» **TASK DIRECTIONS**
Return the passage of the mutex discussion from "tay...@template.com" to "would join in...", copied word for word.

» **READING TEXT**
──────────────────────────────
I had the same idea. Unfortunately, I can't recall why the working group refused
the idea of an error return for this. Oh well. Life goes on. I was involved in
POSIX for too long to ever again believe that standards are, can be, or even
necessarily SHOULD be perfect. Like Java, "it's a start".
tay...@template.com
> Dave Butenhof <bute...@zko.dec.com> wrote:
> David Holmes wrote:
Gentlemen, I'd like to thank you both for your lengthy comments.
This debate has been very educational. Now if only James Gosling
would join in...
Patrick Taylor
Bil Lewis
I find that I agree with both of you at different times and
not quite sure what I really think. (You realize that you guys
are down at a pretty abstract level of argument and most hackers
will never think about this at all.)
One detail: We started talking about recursive mutexes in 'pthrerads'
and have gotten a bit off. All of us (myself included) talk about
Java using recursive mutexes, but that's not REALLY the case.
Java assures multiple synchronized sections will nest. The most
obvious implementation is recursive mutexes, but a *really* smart
Java compiler *could* analyze the code and give correct results with
simple mutexes.
The underlying question of how mutexes are related to the data
protected is a very interesting one. (Is there much good work in
this area? references?)
──────────────────────────────
Collected data
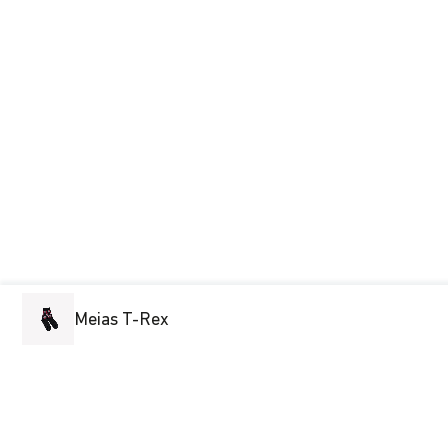
Meias T-Rex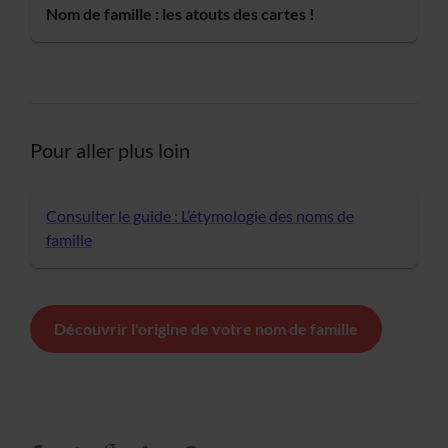
Nom de famille : les atouts des cartes !
Pour aller plus loin
Consulter le guide : L’étymologie des noms de
famille
Découvrir l'origine de votre nom de famille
──────────────────────────────
» **COMPLETED TASK**
tay...@template.com
> Dave Butenhof <bute...@zko.dec.com> wrote:
> David Holmes wrote:
Gentlemen, I'd like to thank you both for your lengthy comments.
This debate has been very educational. Now if only James Gosling
would join in...